# Aim 1
Reproduce the stretch of the forum thread from "Oh that is a" through "(Feb 22, 2009)", replacing "earthship" with "cabin".

# Document

-=-=-

# If you really want to live after SHTF .



## Tirediron (Jul 12, 2010)

You may want to check this link out Low-tech Magazine


----------



## NaeKid (Oct 17, 2008)

There is some great stuff on that site!!!

Thanks for sharing!


----------



## Idaholady (Apr 24, 2010)

Oh that is a great website! I've always wanted to have an earthship. A most interesting website; I've put under my 'favorites' and will look at again and again. Thanks!


----------



## kyfarmer (Feb 22, 2009)

Thanks for the site, its now bookmarked and ready ta go. I like that old knowledge might be cause i is old to lol.


----------



## Reblazed (Nov 11, 2010)

What an amazing site ... also the No Tech one advertized there. I'll be reading and re-reading for weeks :congrat:


----------



## ditzyjan56 (Oct 3, 2009)

This is a great site for folks like us, right up our alley, thanks for the heads up on it.


----------



## UncleJoe (Jan 11, 2009)

I've posted this link before but here it is again for all the new folks.

Handy Farm Devices - Cobleigh - ToC


----------



## aklavik (Nov 20, 2010)

thanks some good ideas there


----------



## GatorDude (Apr 23, 2009)

I did a little searching and there are plenty of hand-powered drills on eBay and even on Sears.com. I low tech tool collection might be pretty handy!


----------



## mosquitomountainman (Jan 25, 2010)

Whether there'll be enough salvageable generators, etc. will depend upon what "S" hits the fan. Massive solar flares may render almost all generators and electrical devices moot. While it might not be too difficult to contruct a crude generator using wind, animal, or water to turn the armature it will be difficult to modify many devices designed for alternating current to function on direct current.

Homemade diesel might be an option in the right circumstances. A lot of the agricultural equipment used today would take a lot of modifying to use on anything else except tractors with 3 point hitches. Plus, this stuff wears out and is dependant upon a manufacturing and distribution chain that may not be restorable (at least in our lifetime).


Will there even be people with the skills to do these things when so much of the population is dead?

I agree that salvaging may be an option in a future scenario but it's possible that it may not be. It doesn't hurt to have all the bases covered.


----------



## WEcoyote (Nov 19, 2010)

Again i find myself in the minimalist category. i have a hand drill, a number 5 jack plain, a draw knife, a reloading press some aggressive bow saws, files, and an ax with splitter. if TSHTF no one will follow the sound of a generator to my front door. F that im leaving my house and living in the woods. what i just listed is more than i need to make a temp shelter and complete a 1000 square foot cabin fare enough away from the road that no one comes looking for me. Over prepping for a long term situation and the attention it draws may constitute the greatest danger a prepper faces.


----------



## Emerald (Jun 14, 2010)

Ya know Francon--I am so looking forward to the day you go "Bill Moreland".


----------



## gypsysue (Mar 27, 2010)

Emerald said:


> Ya know Francon--I am so looking forward to the day you go "Bill Moreland".


Yeah...maybe he and SNT can join forces!


----------



## Emerald (Jun 14, 2010)

gypsysue said:


> Yeah...maybe he and SNT can join forces!


Bwaahahahaha! You must be a mind reader! I was just sitting here thinking to self--Humm I wonder if I could get him to take SNT with him!? 
:2thumb:


----------



## UncleJoe (Jan 11, 2009)

Francon said:


> I can leave anytime I want


Now seems as good a time as any.  :wave:


----------



## horseman09 (Mar 2, 2010)

UncleJoe said:


> Now seems as good a time as any.  :wave:


I'll second that remark. :2thumb:


----------



## NaeKid (Oct 17, 2008)

I just made him leave ...


----------



## BasecampUSA (Dec 26, 2010)

:congrat: :congrat: :congrat: :congrat: :congrat: :congrat: :congrat: :congrat: :congrat: :congrat:


----------

-=-=-

# Record extracts
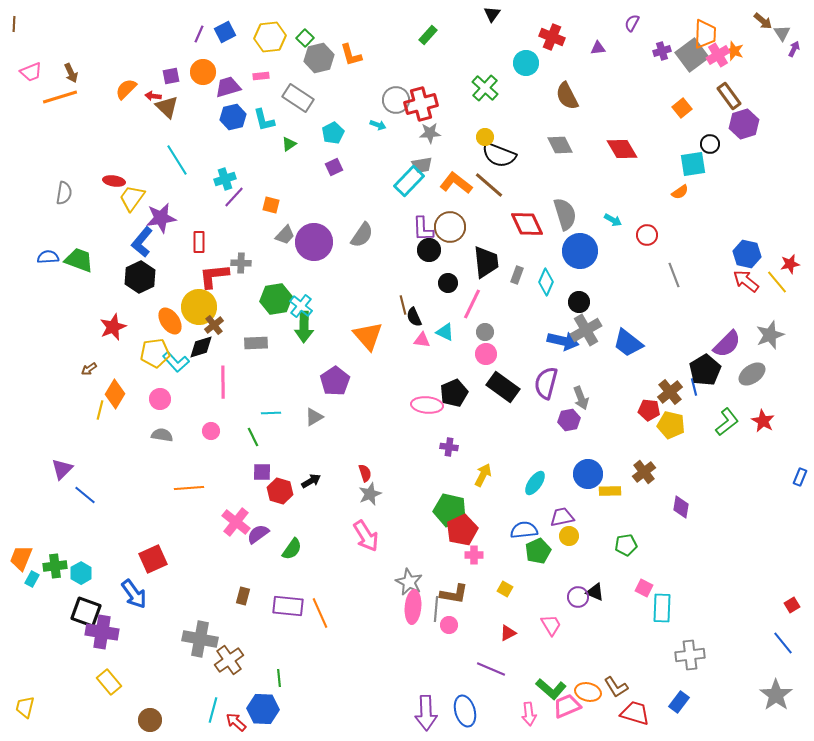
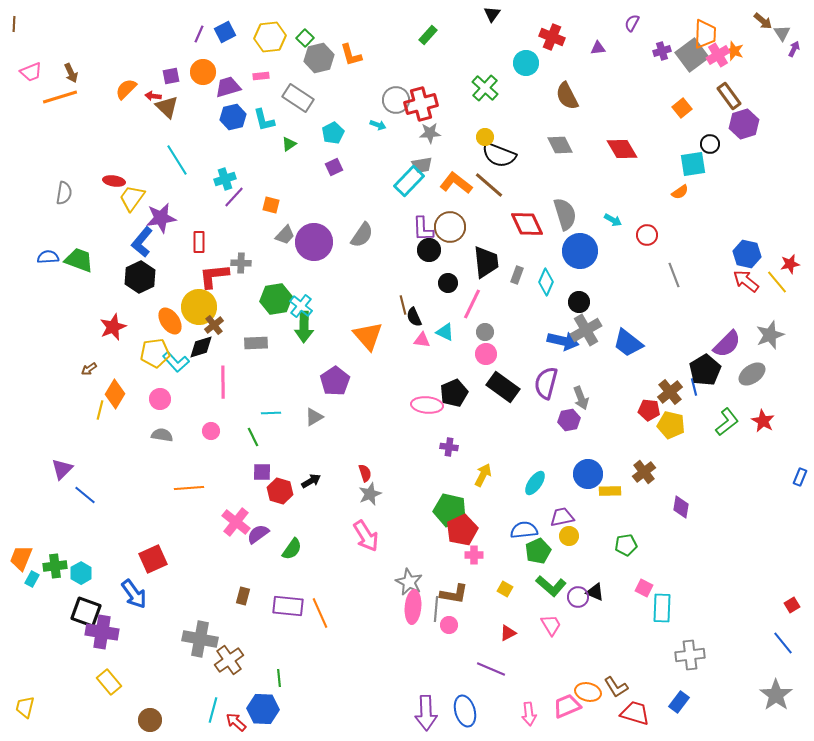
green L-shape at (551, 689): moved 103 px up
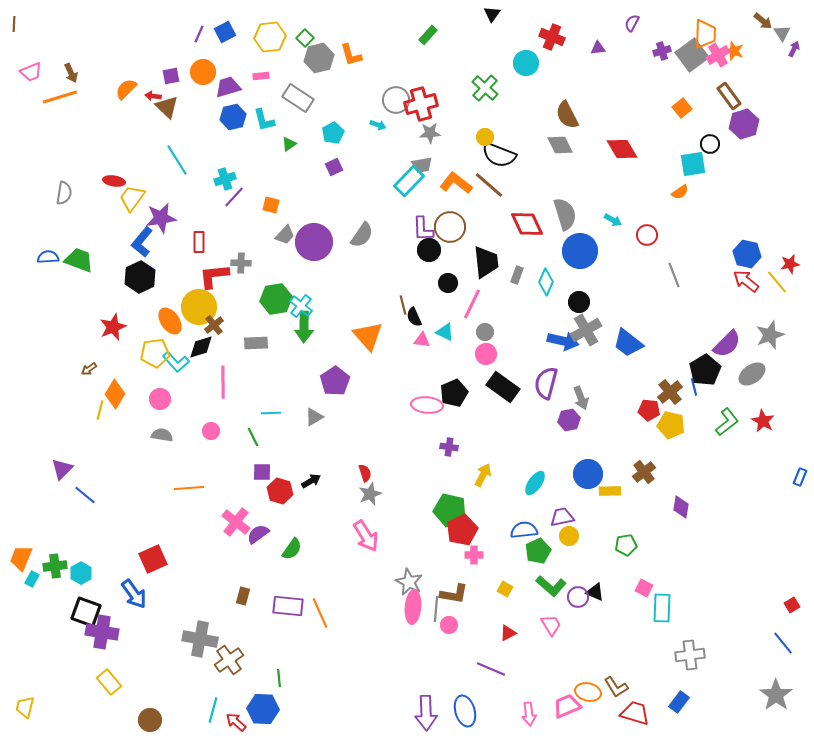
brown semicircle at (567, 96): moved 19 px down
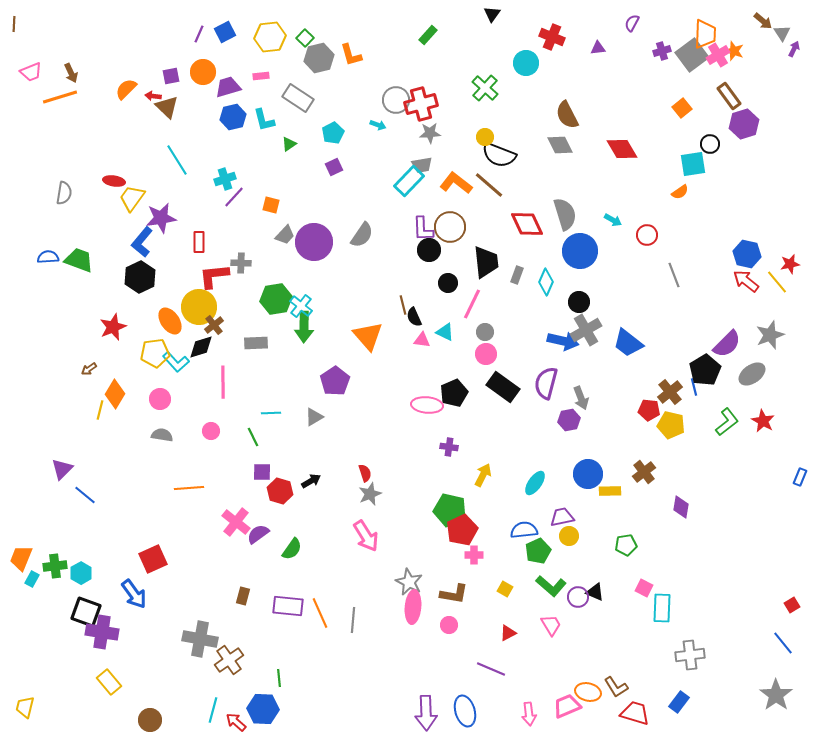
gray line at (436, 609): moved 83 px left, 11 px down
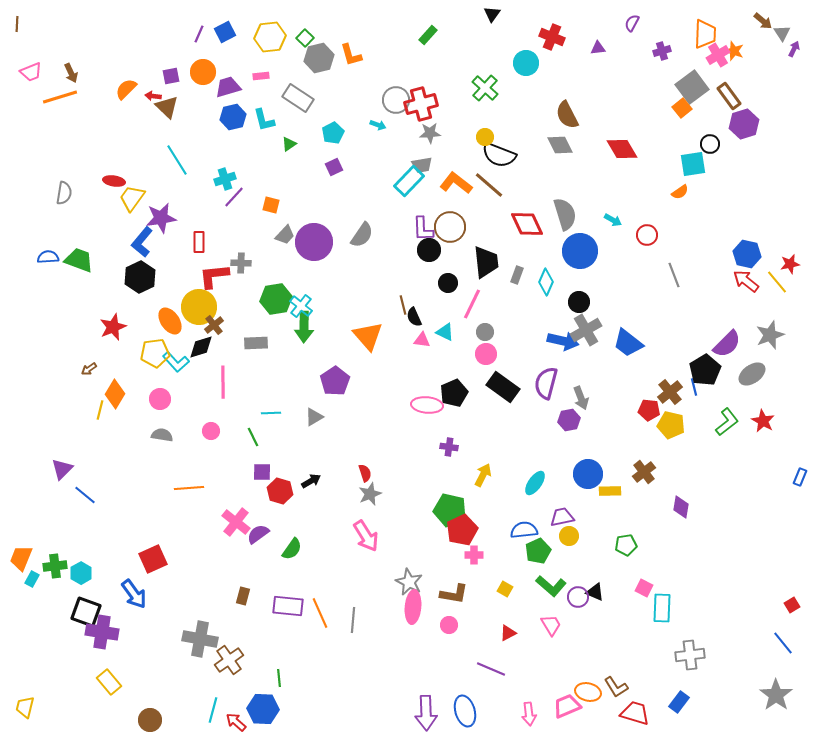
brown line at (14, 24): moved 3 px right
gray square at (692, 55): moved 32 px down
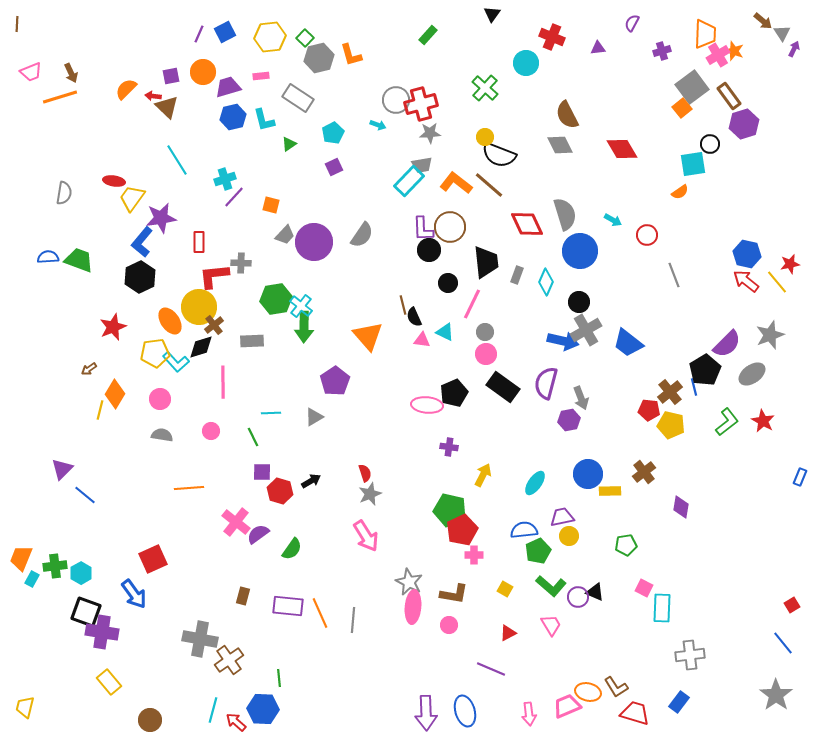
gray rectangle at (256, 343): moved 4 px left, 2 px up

-=-=-

# Aim 2
Copy the shape listing above verbatim, with the picture lines left out.

# Correct answer 1
Oh that is a great website! I've always wanted to have an cabin. A most interesting website; I've put under my 'favorites' and will look at again and again. Thanks!


----------



## kyfarmer (Feb 22, 2009)

# Correct answer 2
green L-shape at (551, 689): moved 103 px up
brown semicircle at (567, 96): moved 19 px down
gray line at (436, 609): moved 83 px left, 11 px down
brown line at (14, 24): moved 3 px right
gray square at (692, 55): moved 32 px down
gray rectangle at (256, 343): moved 4 px left, 2 px up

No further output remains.